Весёлое же – потому, что колхозники разбивались на бригады и звенья, члены которых с азартом, с  песнями и прибаутками, устраивали соревнования – кто быстрей и больше заготовит этого душистого корма. Даже во время выезда на луга, соревновались, в каком звене лучше лошади, кто быстрее доберётся до отведённого ему участка. Звеньевые – мужики управляли запряжёнными в широкие телеги упряжками, в два коня, а бабы усевшись на эти телеги, с двух сторон, пели песни и подзадоривали мужиков, чтобы те в свою очередь, подхлёстывали коней.
Каждая человеческая фигура, во время сенокоса была бесценна.
Вот в это-то время, знакомый из посёлка Шигарского принёс Акиму весть, что брат Гаврила тяжело заболел и просит Акима прибыть к нему, проститься.
«Пойти отпрашиваться, - думал Аким, - никто не отпустит.  Сейчас самая тяжелая работа с лошадьми. Они допоздна на сенокосах: таскают сенокосилки, грабли, на них же подвозят к стогам копны сена. После того как  приезжаю колхозники с лугов, лошадей нужно осмотреть, почистить, накормить, напоить, и если есть такая необходимость, обработать им копыта.  А днём накосить и привести травы на ночь.  Можно бы попросить Серёгу, чтобы он один поработал несколько дней, но Серёга помогал убирать сено свояку, то есть председателю колхоза »
«Как же быть? Не поехать, брат один у меня, больше из родственников  никого нет,  унесёт обиду с собой в могилу, сам себя прокляну»
И тут Аким вспомнил, что Лёня Кабардинец сено со всеми вместе не косит. Во первых - ему, как депортированному в Сибирь, участка под сенокос было не положено. Во вторых - сено он косил после всех, обкашивал оставшиеся от других наделов края и огрехи. В своём дворе, как человек с Кавказа, кабардинец держал приличную отару овец, а овцы животные не прихотливые, поедали сено любого качества.
«Пойду к нему, уговорю, - с сомнением размышлял Аким, - обидел я его недавно, обещал убить. Да и Рыжик его слегка покалечил, Лёня, после кастрации лошадей, неделю ходил согнутый крючком»
Но деваться было не куда, пошёл к кабардинцу.
- Чиво нада? – не ласково встретил тот Акима.
- Дик вот, просить пришёл тебя, - и Аким поведал причину своего прихода.
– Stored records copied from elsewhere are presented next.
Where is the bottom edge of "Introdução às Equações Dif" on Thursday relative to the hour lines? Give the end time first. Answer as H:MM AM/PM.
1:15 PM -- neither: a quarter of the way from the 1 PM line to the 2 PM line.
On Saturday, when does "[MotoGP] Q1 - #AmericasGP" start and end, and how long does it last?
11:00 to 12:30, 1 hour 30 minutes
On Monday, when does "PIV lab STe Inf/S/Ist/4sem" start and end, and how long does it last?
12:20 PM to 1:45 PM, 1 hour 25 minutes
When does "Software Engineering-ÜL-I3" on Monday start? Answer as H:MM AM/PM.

- Ишь ты, как! Сначала голова резать обещала, а теперь жалица пришла, -  перевирая русские слова, начал вроде сердито Лёня, но, вдруг, неожиданно согласился, - хорошо пойду, подежурю, только ты потома мне сена из своего пая, за каждый день моего дежурства, копну отдашь.
В колхозе так было заведено, что конюху некогда было косить сено своим коровам, он во время сенокоса постоянно находился на конном дворе.  А колхозники, от каждого двора, обязаны были, определённую часть, накошенного, сена, отделить конюхам.
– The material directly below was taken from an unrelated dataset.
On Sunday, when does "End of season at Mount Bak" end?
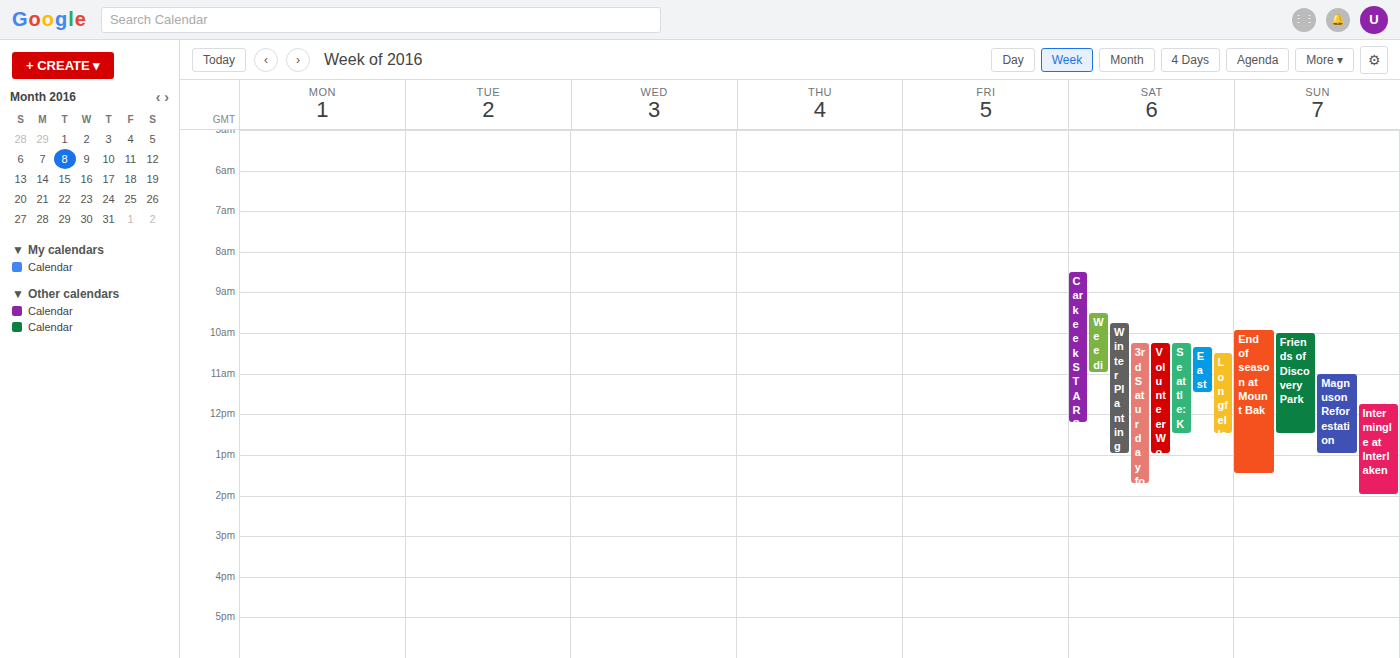
1:30 PM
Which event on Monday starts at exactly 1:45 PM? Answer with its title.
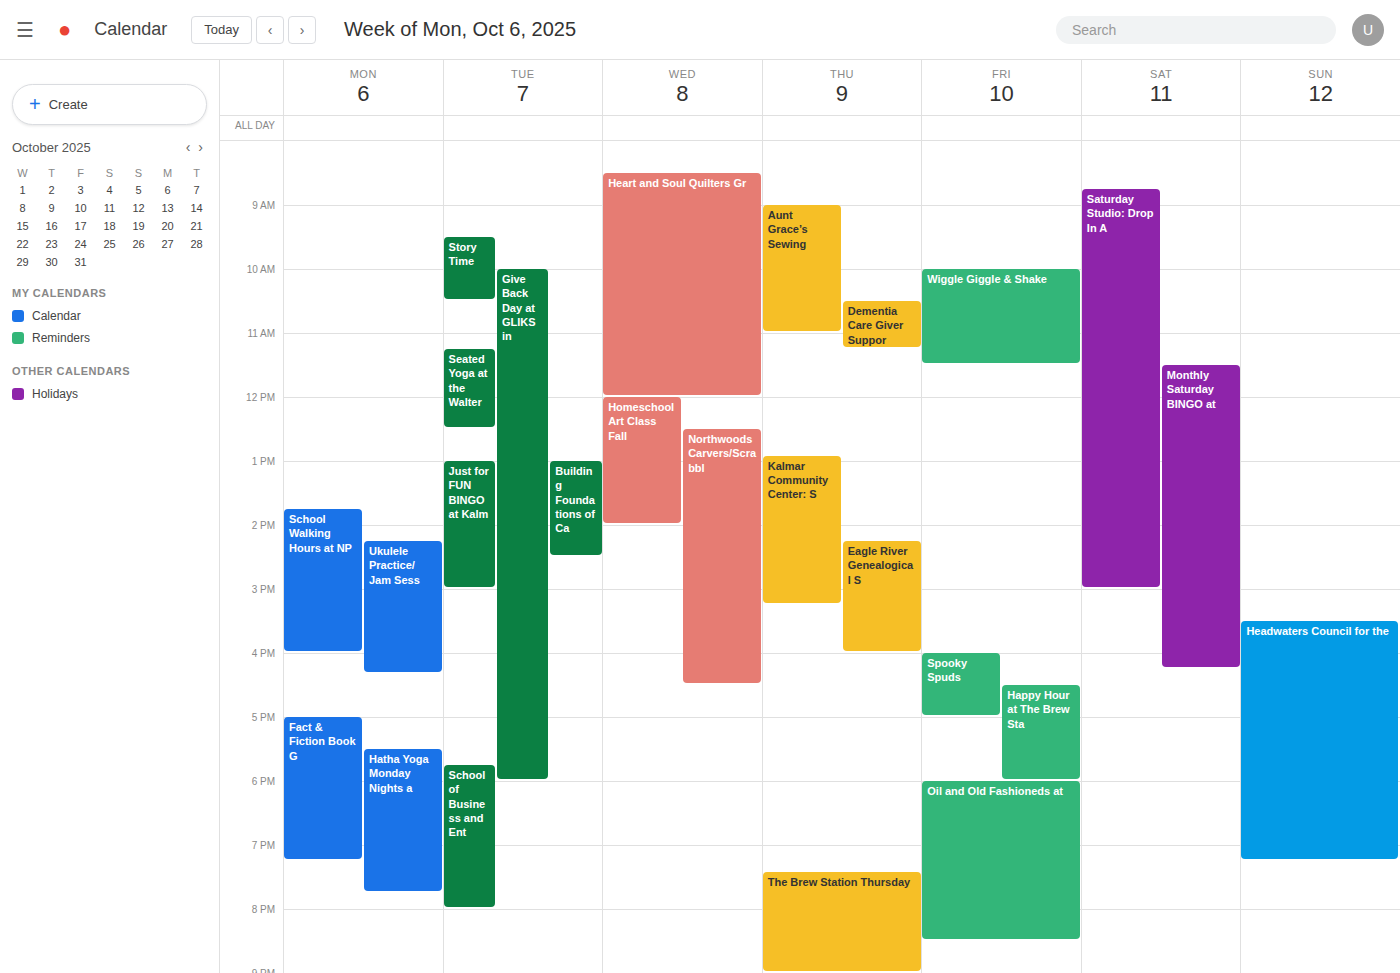
"School Walking Hours at NP"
- Хорошо, согласен, - обрадовался Аким, - я быстро обернусь. Ты только там «на глаза» начальству не вылезай, если спросят, скажешь, что просто помогать пришел, а Акимка, мол, за травой уехал. -  В это время и начальству было не до Акима, оно тоже готовило сено для своего скота.
- Ладна, ехай, - махнул рукой Кабардинец.
В этот же день, вечером,  Аким запряг Зорьку в дрожки, не нужные во время сенокоса, двинулся в посёлок Шигарский. Зорька была почти уже обучена ходить в упряжке, но на сенокосе пока не использовалась.
                ***
И в это самое время, в Орловке появился Петька «Прокурор», толи отсидел полный срок, толи досрочно освободился, за этим в деревне следить было не кому, каждый занимался своими делами. Но был у него здесь дядя, Василий Шопин, в селе его всё называли Горбатый, он и действительно был такой. Но, несмотря на этот горб, Василий был, для сельской жизни, достаточно грамотный, и занимал в колхозе должность нормировщика. Как рассказал позже этот горбатый нормировщик: « Петька освободился два месяца назад, устроился в посёлке Лесозаводском на комбинат, на сплав леса по реке Яе. И вот дождавшись выходных, решил приехать на помощь дяде Васе, на заготовку сена, на несколько дней».
Пока косили траву, сгребали просохшее сено и ставили его в копны, Петька «Прокурор» ни разу не вспомнил про Акима Бычкова. Но вот была поставлена последняя копна, для коровы дяди Васи, и тут же организовалось застолье, с самогоном и малосольными огурчиками.  Выпили по одной, оба были в хорошем настроении, веселы, разговорчивы, а как же, такое дело завершили, живи и радуйся. Выпили ещё по одной и ещё, и тут, вдруг, на лицо «Прокурора» свалилась чёрная туча. Сжав в руке стакан с недопитым самогоном, нахмурившись как бес, Петька, глядя в упор на дядю, прошипел:
- Дядя Вася, а где этот поганый Акимка Бычков, живой ешо, поскуда?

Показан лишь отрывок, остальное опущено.